- What you should do:
Retype the rows below word for word, beginning at the line that contains "18 min to set out your answer." and stopping after the line that contains "It shows 1 h 10 min". Leave the pictures out of your answer.

- Material to process:
--------------------------------

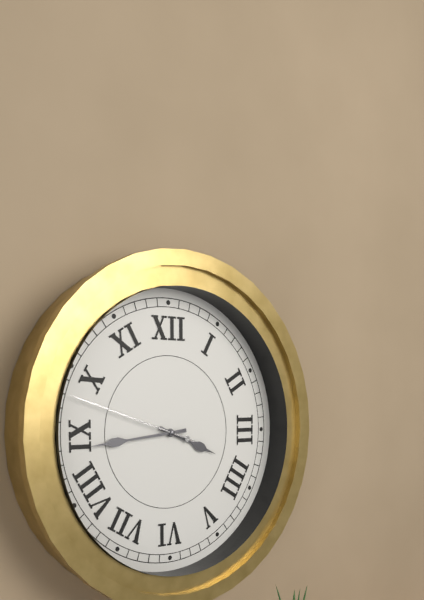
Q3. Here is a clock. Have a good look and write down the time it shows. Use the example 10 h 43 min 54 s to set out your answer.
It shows 3 h 44 min 48 s
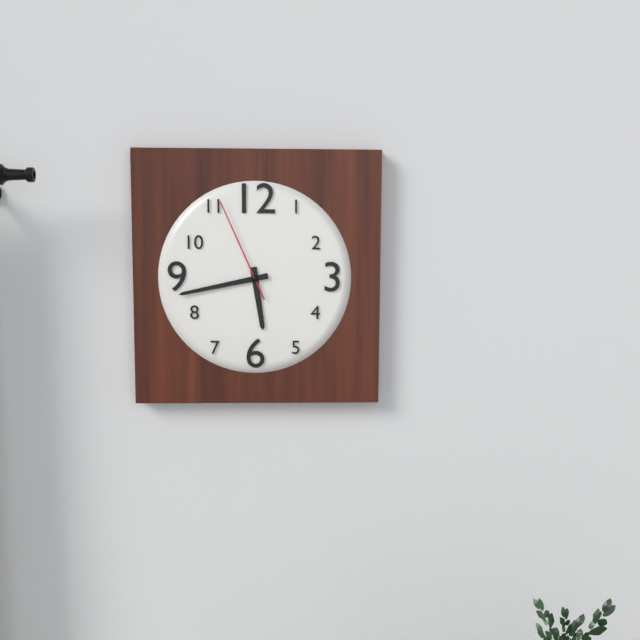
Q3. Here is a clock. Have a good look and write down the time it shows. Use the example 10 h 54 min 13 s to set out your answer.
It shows 5 h 43 min 56 s
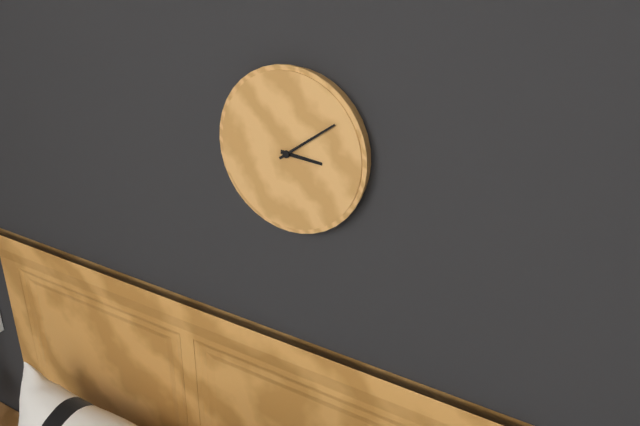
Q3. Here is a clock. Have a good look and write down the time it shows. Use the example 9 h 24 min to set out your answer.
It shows 3 h 09 min
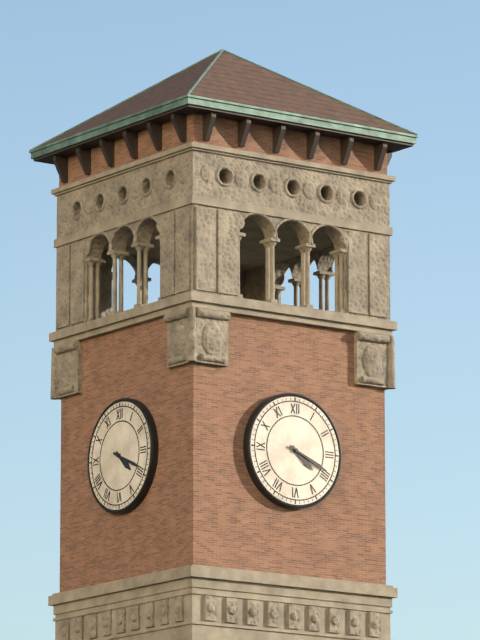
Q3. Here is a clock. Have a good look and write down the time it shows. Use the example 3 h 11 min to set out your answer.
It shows 4 h 19 min
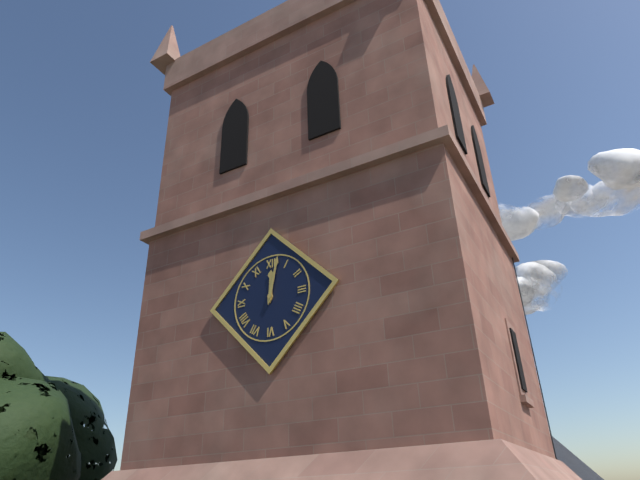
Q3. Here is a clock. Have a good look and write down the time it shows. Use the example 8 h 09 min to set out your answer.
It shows 12 h 02 min
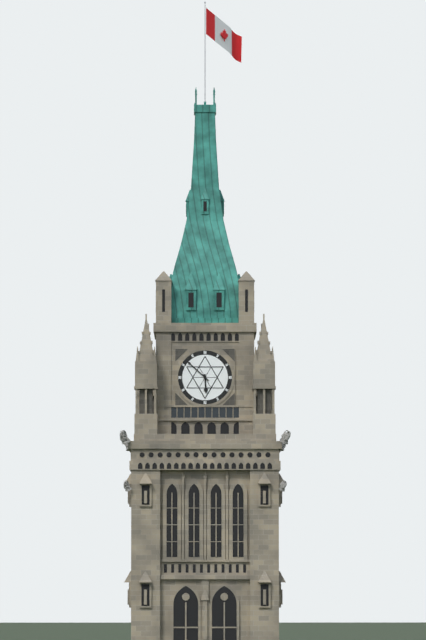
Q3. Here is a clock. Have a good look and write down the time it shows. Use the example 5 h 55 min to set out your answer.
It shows 5 h 52 min
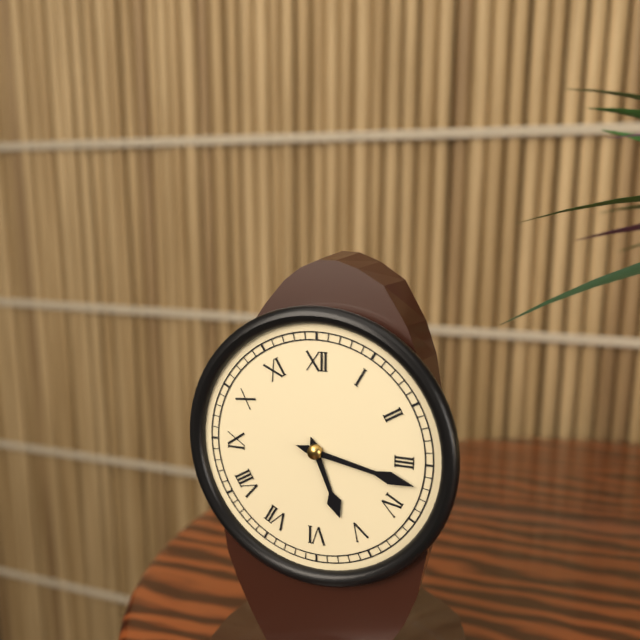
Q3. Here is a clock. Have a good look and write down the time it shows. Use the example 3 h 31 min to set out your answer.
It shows 5 h 17 min
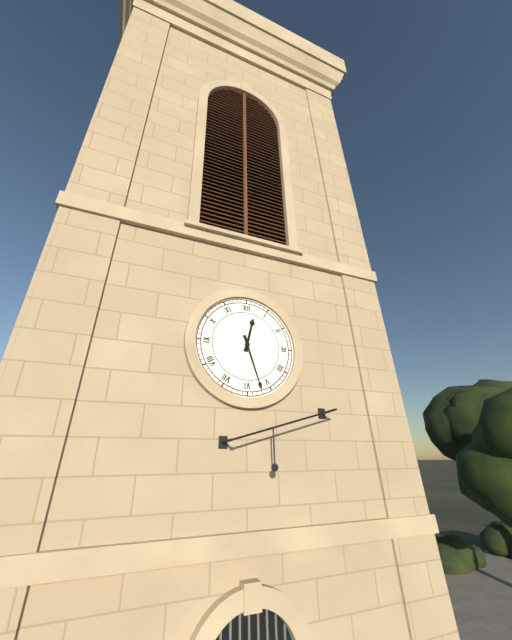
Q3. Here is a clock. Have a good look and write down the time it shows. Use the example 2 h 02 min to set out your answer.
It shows 12 h 27 min
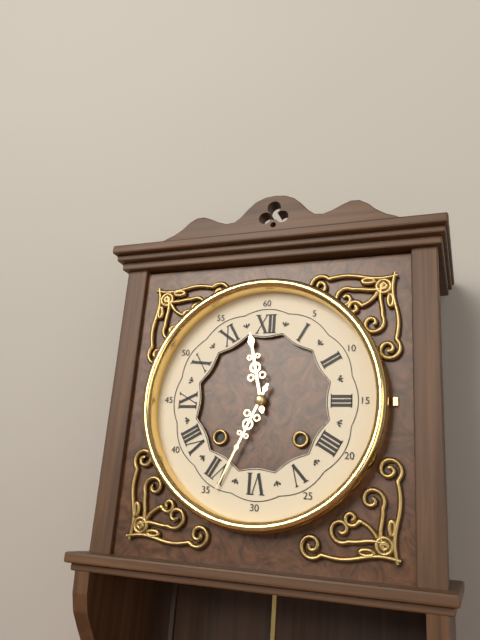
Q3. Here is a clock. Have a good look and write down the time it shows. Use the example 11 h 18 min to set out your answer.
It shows 11 h 34 min
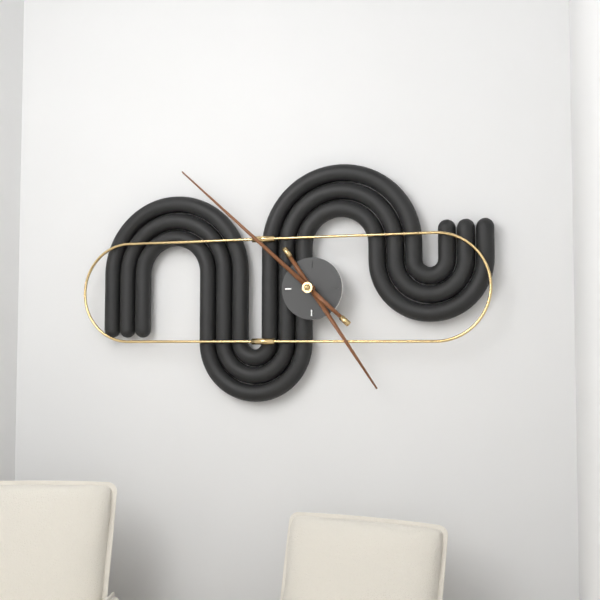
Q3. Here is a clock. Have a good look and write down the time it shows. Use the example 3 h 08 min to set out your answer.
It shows 4 h 52 min
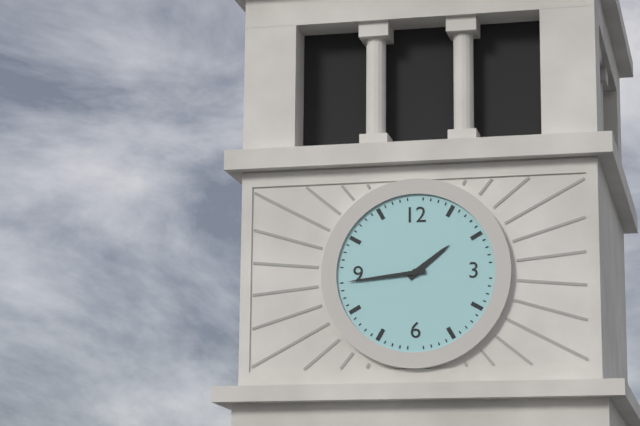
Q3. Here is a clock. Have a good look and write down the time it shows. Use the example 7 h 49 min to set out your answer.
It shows 1 h 44 min
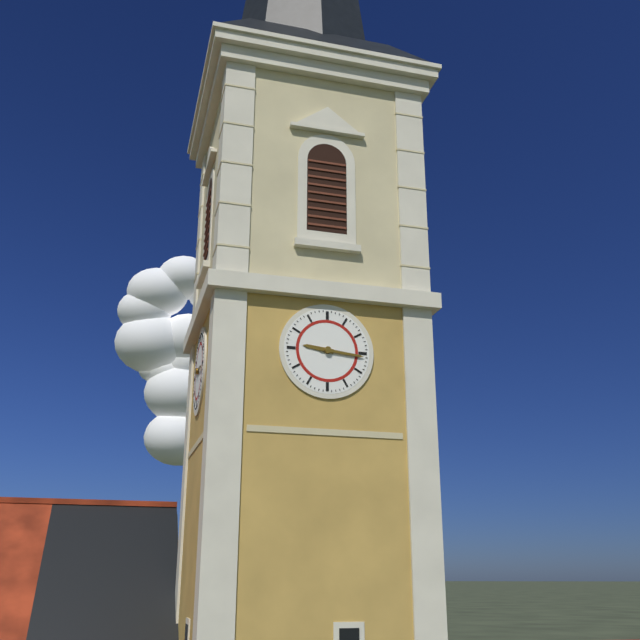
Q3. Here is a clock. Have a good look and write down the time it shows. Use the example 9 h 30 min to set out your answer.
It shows 9 h 16 min
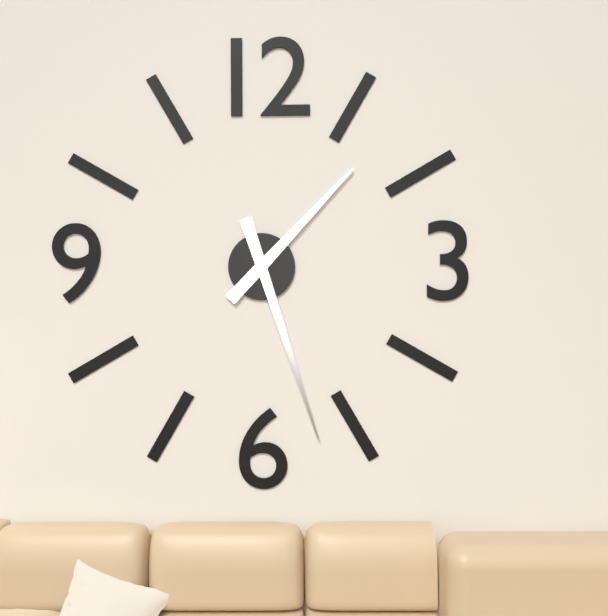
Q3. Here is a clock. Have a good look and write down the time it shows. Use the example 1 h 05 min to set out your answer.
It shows 1 h 27 min
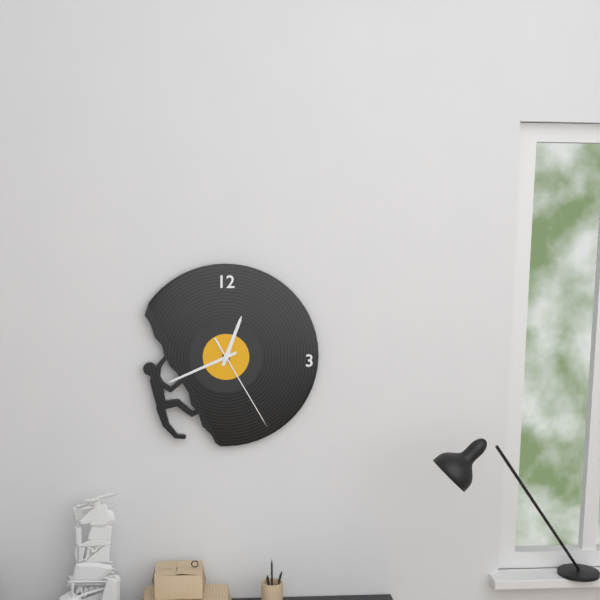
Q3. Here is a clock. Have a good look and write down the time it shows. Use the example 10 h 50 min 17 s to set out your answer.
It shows 12 h 41 min 25 s
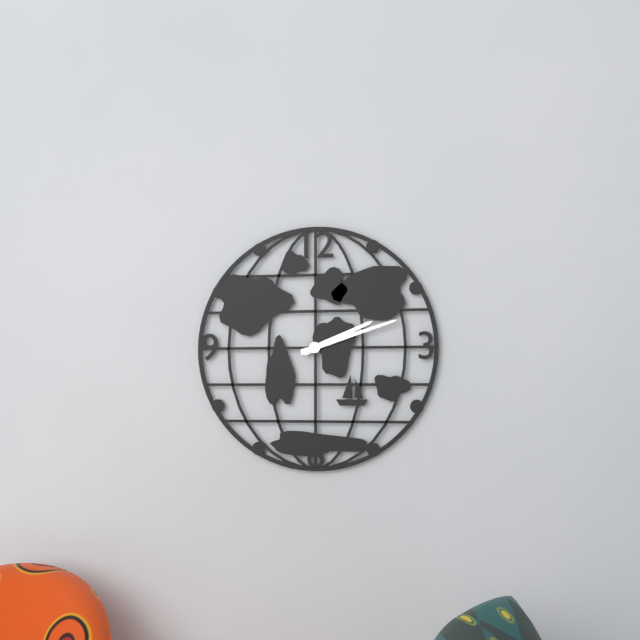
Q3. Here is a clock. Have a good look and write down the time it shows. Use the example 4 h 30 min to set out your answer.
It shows 2 h 12 min
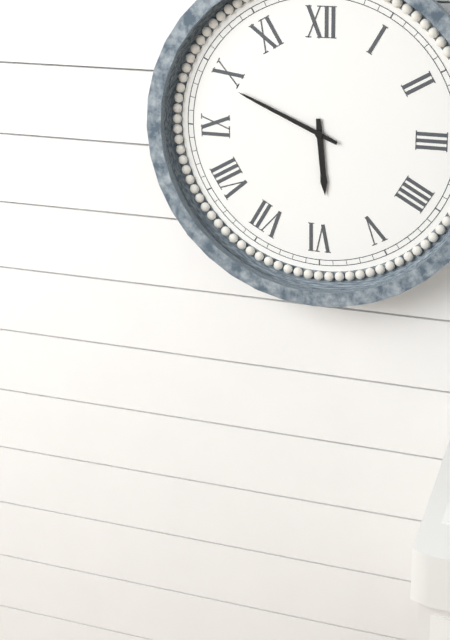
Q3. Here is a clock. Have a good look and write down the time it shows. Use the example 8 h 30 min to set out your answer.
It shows 5 h 49 min
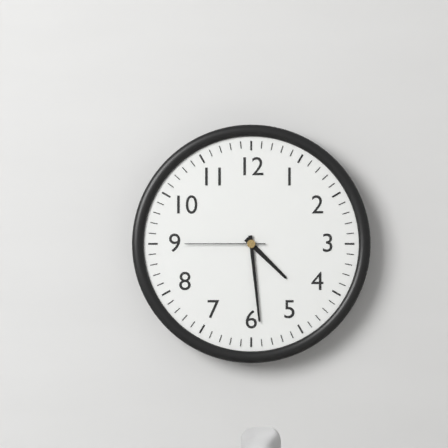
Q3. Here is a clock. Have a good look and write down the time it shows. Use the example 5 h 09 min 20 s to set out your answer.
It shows 4 h 29 min 45 s
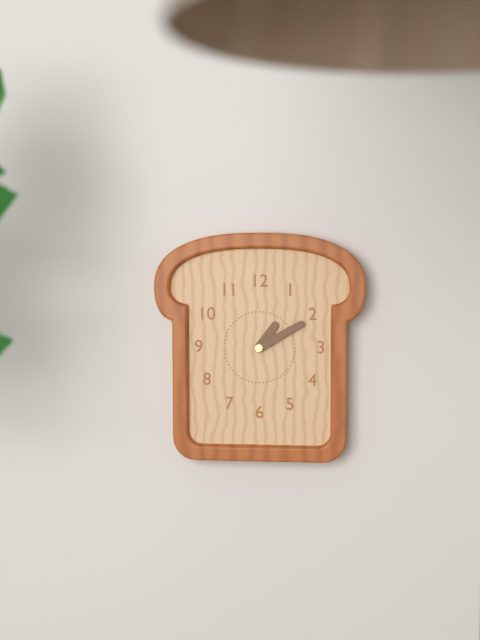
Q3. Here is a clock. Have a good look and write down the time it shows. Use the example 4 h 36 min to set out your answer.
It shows 1 h 10 min
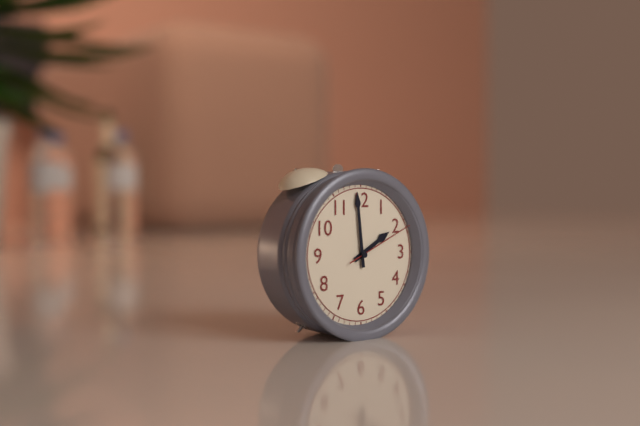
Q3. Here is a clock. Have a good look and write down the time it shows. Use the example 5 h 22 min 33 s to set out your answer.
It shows 1 h 59 min 11 s
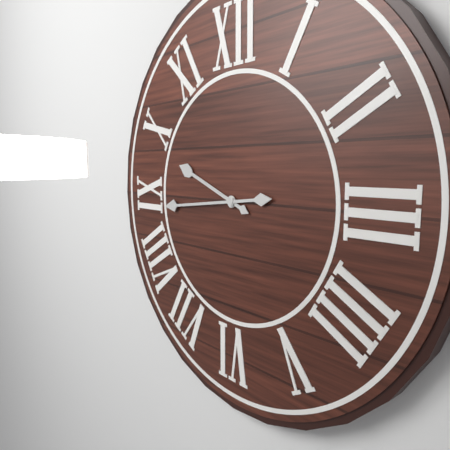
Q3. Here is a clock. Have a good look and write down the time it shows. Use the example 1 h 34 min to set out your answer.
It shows 9 h 44 min
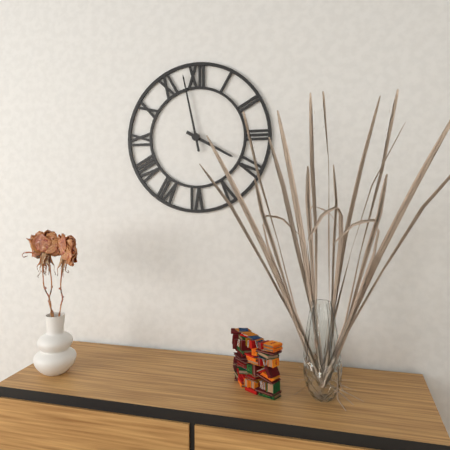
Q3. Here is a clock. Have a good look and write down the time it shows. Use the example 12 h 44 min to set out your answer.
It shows 3 h 58 min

--------------------------------

- Response for this exercise:
Q3. Here is a clock. Have a good look and write down the time it shows. Use the example 11 h 18 min to set out your answer.
It shows 11 h 34 min
Q3. Here is a clock. Have a good look and write down the time it shows. Use the example 3 h 08 min to set out your answer.
It shows 4 h 52 min
Q3. Here is a clock. Have a good look and write down the time it shows. Use the example 7 h 49 min to set out your answer.
It shows 1 h 44 min
Q3. Here is a clock. Have a good look and write down the time it shows. Use the example 9 h 30 min to set out your answer.
It shows 9 h 16 min
Q3. Here is a clock. Have a good look and write down the time it shows. Use the example 1 h 05 min to set out your answer.
It shows 1 h 27 min
Q3. Here is a clock. Have a good look and write down the time it shows. Use the example 10 h 50 min 17 s to set out your answer.
It shows 12 h 41 min 25 s
Q3. Here is a clock. Have a good look and write down the time it shows. Use the example 4 h 30 min to set out your answer.
It shows 2 h 12 min
Q3. Here is a clock. Have a good look and write down the time it shows. Use the example 8 h 30 min to set out your answer.
It shows 5 h 49 min
Q3. Here is a clock. Have a good look and write down the time it shows. Use the example 5 h 09 min 20 s to set out your answer.
It shows 4 h 29 min 45 s
Q3. Here is a clock. Have a good look and write down the time it shows. Use the example 4 h 36 min to set out your answer.
It shows 1 h 10 min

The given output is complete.